Вепрев с Михеевым были лютыми врагами пенсионера Селюнина, и уж кому как не Ваське Кляеву было это знать. Разумеется, в родной Российской Федерации Селюнин их не шибко боялся, ибо наша хоть и не всегда праведная, но правовая система была на его стороне, в лице, как участкового, так и всего райотдела внутренних дел, куда бдительный пенсионер постукивал на соседей. В крайнем случае, Селюнин мог попросить защиты у племянника Костенко, который дворовых скандалистов согнул бы с помощью своих баранов в дугу. Иное дело Берендеево царство: здесь тебе ни участкового, ни райотдела, ни общественности, неодобрительно настроенной по отношению к хулиганам, ни даже местного мафиози чародея Киндеряя, изгнанного из замка липовыми аргонавтами. Оставался, правда, сам Кощей Бессмертный, но, к удивлению Царевича, Малюта Селютинович на горячо любимого босса ссылаться не стал. Очень может быть, боялся разоблачений со стороны свидетелей своих неблаговидных делишек. Надо полагать, Кощей будет потрясён, узнав, что его верный сановник приворовывает яблоки из принадлежащего Его Бессмертию сада.
– Ты клыки у Вепря видел? – обернулся к подследственному Кляев. – Прямо не клыки, а конноармейские шашки. Приласкает он тебя, кулацкая морда. – Ты, Василий, неправ, – запротестовал Селюнин. – Я тридцать лет на заводе отработал.
– Бумажки ты на том заводе перебирал, – ощерился Кляев. – Счетовод. Да ещё и спекулировал втихую.
– Бизнес у нас ныне дело дозволенное и похвальное, – огрызнулся Селюнин. – А ты Василий, консерватор и враг либеральных перемен. Нехорошо, брат, против законно избранной демократическим путём власти идёшь. А ведь ты майор ФСБ, если верить корочкам. Хотя и скрыл от народа, что происхождением из аристократов будешь. Опять же замком ты владеешь в Беохотии, а меня в кулацком происхождении упрекаешь.
– Каким ещё замком? – не врубился Мишка Самоедов. – По слухам, очень богатым, одних крепостных душ за ним числится десять тысяч, – охотно пояснил художнику осведомлённый пенсионер. – Лорд Базиль Антихойский это тебе, Михаил, не фунт изюма.

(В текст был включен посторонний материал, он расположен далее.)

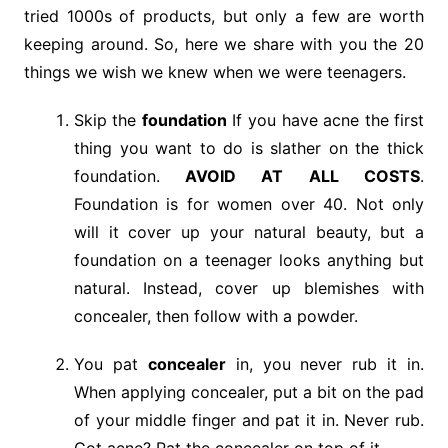
tried 1000s of products, but only a few are worth
keeping around. So, here we share with you the 20
things we wish we knew when we were teenagers.
Skip the
foundation
If you have acne the first
thing you want to do is slather on the thick
foundation.
AVOID AT ALL COSTS
.
Foundation is for women over 40. Not only
will it cover up your natural beauty, but a
foundation on a teenager looks anything but
natural. Instead, cover up blemishes with
concealer, then follow with a powder.
You pat
concealer
in, you never rub it in.
When applying concealer, put a bit on the pad
of your middle finger and pat it in. Never rub.
Got acne? Pat the concealer on top of it.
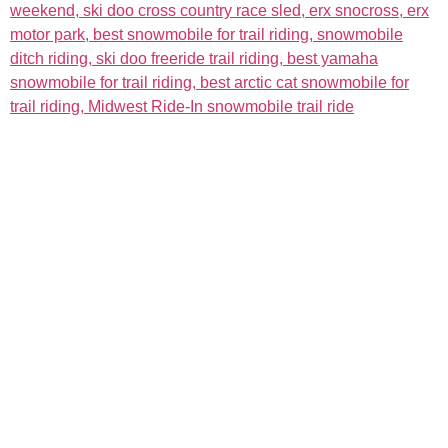
The Event
About
Admission & Show Registration
About the Event
Weekend Events
About Us
Hotels
Links
Map
Sponsors
Become a Sponsor
Event Details
More
Racing
News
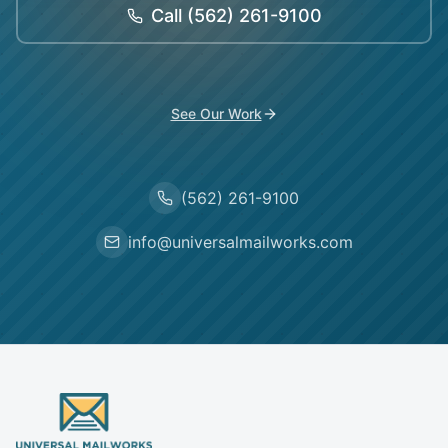
Call
(562) 261-9100
See Our Work
(562) 261-9100
info@universalmailworks.com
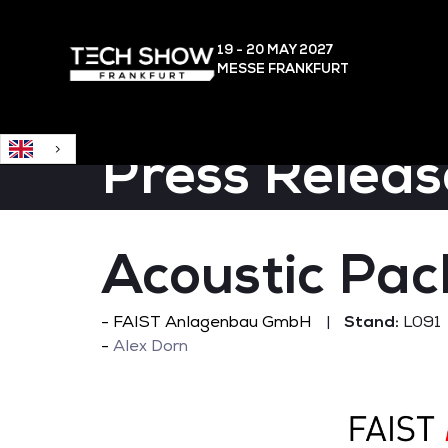
English
19 - 20 MAY
2027
MESSE FRANKFURT
Press Releas
Acoustic Pa
FAIST Anlagenbau GmbH
Stand:
L091
Alex Dorn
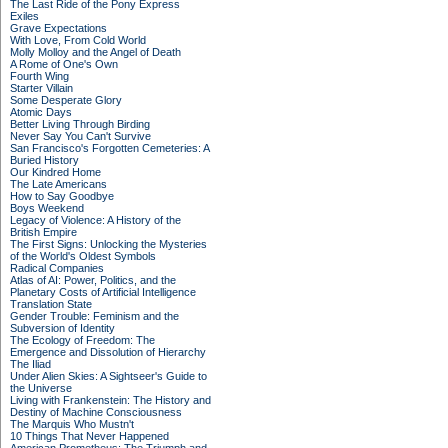
The Last Ride of the Pony Express
Exiles
Grave Expectations
With Love, From Cold World
Molly Molloy and the Angel of Death
A Rome of One's Own
Fourth Wing
Starter Villain
Some Desperate Glory
Atomic Days
Better Living Through Birding
Never Say You Can't Survive
San Francisco's Forgotten Cemeteries: A
Buried History
Our Kindred Home
The Late Americans
How to Say Goodbye
Boys Weekend
Legacy of Violence: A History of the
British Empire
The First Signs: Unlocking the Mysteries
of the World's Oldest Symbols
Radical Companies
Atlas of AI: Power, Politics, and the
Planetary Costs of Artificial Intelligence
Translation State
Gender Trouble: Feminism and the
Subversion of Identity
The Ecology of Freedom: The
Emergence and Dissolution of Hierarchy
The Iliad
Under Alien Skies: A Sightseer's Guide to
the Universe
Living with Frankenstein: The History and
Destiny of Machine Consciousness
The Marquis Who Mustn't
10 Things That Never Happened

– Так это байки, – засмеялся Самоедов. – А сексуальная вода? – возразил Селюнин. – Мне Кузин самолично рассказывал о своих подвигах. А Леонид, подтвердил.
– С Костенко ты, выходит, успел повидаться? – обернулся к нему Царевич.
– Обменялись мнениями, – охотно подтвердил Селюнин. – От него я и узнал, какие, значит, лорды и прынцы жили в нашей хрущобе сначала на правах советских, а потом и российских граждан. А ведь и ты, Василий, в комсомоле состоял. Клятву давал пионерскую. Даже в офицеры ФСБ пробрался. Недоглядели мы, ох, недоглядели. Ну, как же можно лорда – в комсомольцы.
Царевич ждал от Кляева ругательств и протестов в ответ на лицемерные речи Селюнина, но Васька помалкивал – верный признак того, что готовил многоходовую комбинацию. За последние дни Иван открыл в своём старинном друге столько ума, изворотливости и страсти к интриганству, что поневоле усомнился в его пролетарском происхождении.
– Ну, был я лордом в Беохотии, – спокойно отозвался Васька. – Служба такая. Повязали мы там Магона, Аргелая и Тахтуниона, не последних, прямо скажу, магов подлунного мира. Но нынче меня совсем иной чародей интересует, резидент Кощея Бессмертного в Российской Федерации. Ты не помнишь, Селюнин, его имени.